── Dataset records

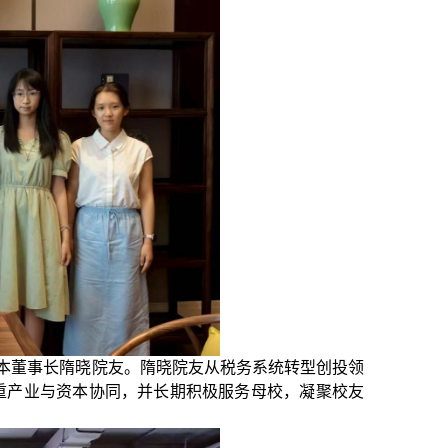
本董事长
隋晓
院友
。
隋晓院友从税务系统转型创投领
注重产业与资本协同，并长期积极服务母校
，
凝聚校友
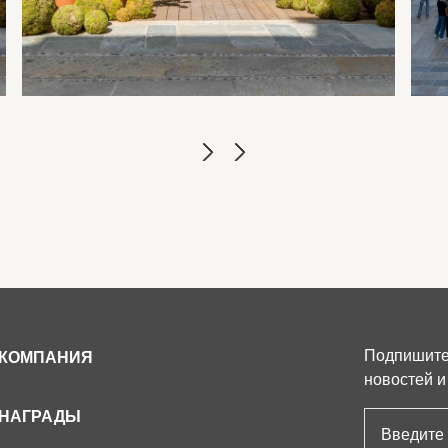
Подпишитес
КОМПАНИЯ
новостей и
НАГРАДЫ
Адрес эле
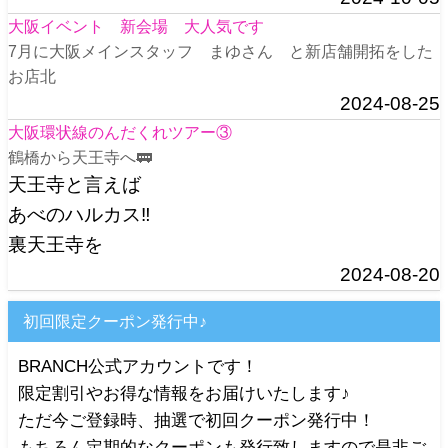
大阪イベント 新会場 大人気です
7月に大阪メインスタッフ まゆさん と新店舗開拓をした
お店北
2024-08-25
大阪環状線のんだくれツアー③
鶴橋から天王寺へ🚃
天王寺と言えば
あべのハルカス‼️
裏天王寺を
2024-08-20
初回限定クーポン発行中♪
BRANCH公式アカウントです！
限定割引やお得な情報をお届けいたします♪
ただ今ご登録時、抽選で初回クーポン発行中！
もちろん定期的なクーポンも発行致しますので是非ご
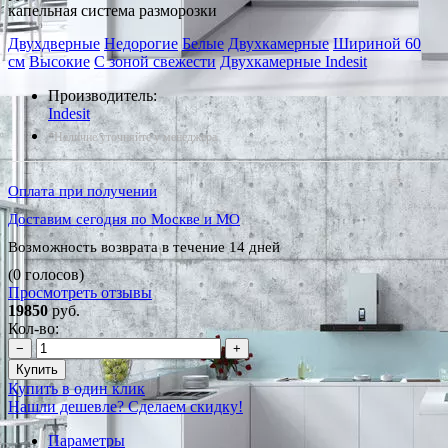
капельная система разморозки
Двухдверные
Недорогие
Белые
Двухкамерные
Шириной 60
см
Высокие
С зоной свежести
Двухкамерные Indesit
Производитель:
Indesit
*Наличие уточняйте у менеджера
Оплата при получении
Доставим сегодня по Москве и МО
Возможность возврата в течение 14 дней
(0 голосов)
Просмотреть отзывы
19850
руб.
Кол-во:
−
+
Купить
Купить в один клик
Нашли дешевле? Сделаем скидку!
Параметры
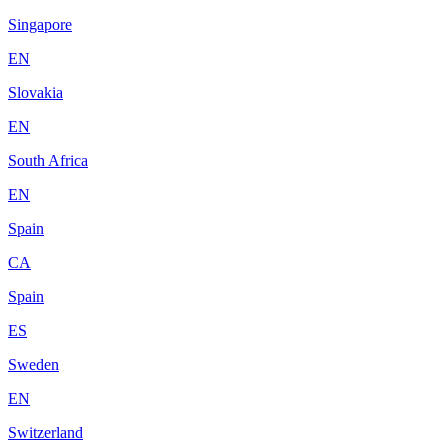
Singapore
EN
Slovakia
EN
South Africa
EN
Spain
CA
Spain
ES
Sweden
EN
Switzerland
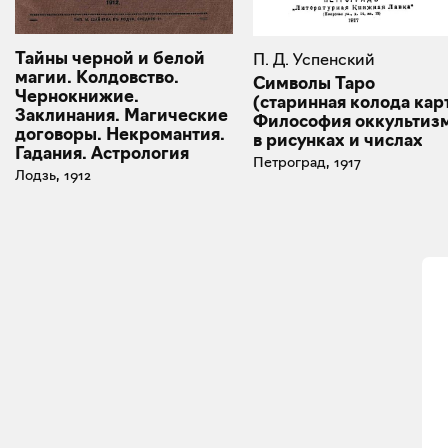
Тайны черной и белой
П. Д. Успенский
магии. Колдовство.
Символы Таро
Чернокнижие.
(старинная колода карт
Заклинания. Магические
Философия оккультиз
договоры. Некромантия.
в рисунках и числах
Гадания. Астрология
Петроград, 1917
Лодзь, 1912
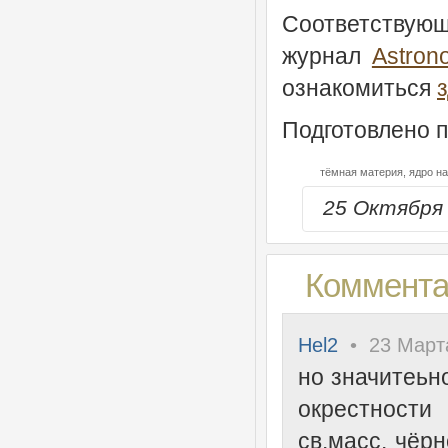
Соответствую
журнал
Astron
ознакомиться
Подготовлено 
тёмная материя,
ядро н
25 Октября
Комментар
Hel2
• 23 Марта
но значитеьн
окрестности
св.масс. чёр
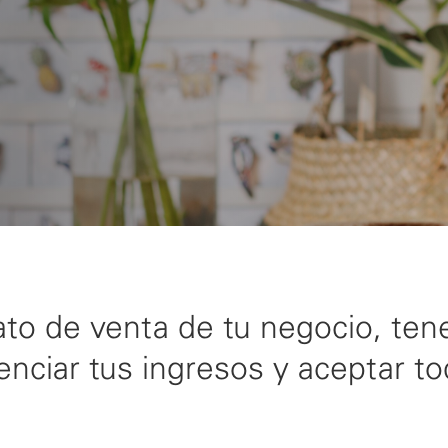
ato de venta de tu negocio, te
nciar tus ingresos y aceptar tod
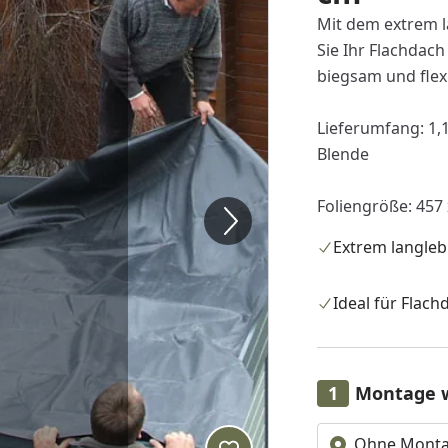
Mit dem extrem 
Sie Ihr Flachdach
biegsam und flex
Lieferumfang: 1,1
Blende
Foliengröße: 457
Extrem langleb
Ideal für Flach
Montage 
Ohne Mont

────

About this task
Only the lines starting at the one with "注重产业与资本协同，并长期积极服务母校" and ending at the one with "уточняйте у менеджера" should be printed, each exactly as it appears in the material above; the pictures are to be omitted.

Output
注重产业与资本协同，并长期积极服务母校
，
凝聚校友
Подпишитес
КОМПАНИЯ
новостей и
НАГРАДЫ
Адрес эле
大阪イベント 新会場 大人気です
7月に大阪メインスタッフ まゆさん と新店舗開拓をした
お店北
2024-08-25
大阪環状線のんだくれツアー③
鶴橋から天王寺へ🚃
天王寺と言えば
あべのハルカス‼️
裏天王寺を
2024-08-20
初回限定クーポン発行中♪
BRANCH公式アカウントです！
限定割引やお得な情報をお届けいたします♪
ただ今ご登録時、抽選で初回クーポン発行中！
もちろん定期的なクーポンも発行致しますので是非ご
капельная система разморозки
Двухдверные
Недорогие
Белые
Двухкамерные
Шириной 60
см
Высокие
С зоной свежести
Двухкамерные Indesit
Производитель:
Indesit
*Наличие уточняйте у менеджера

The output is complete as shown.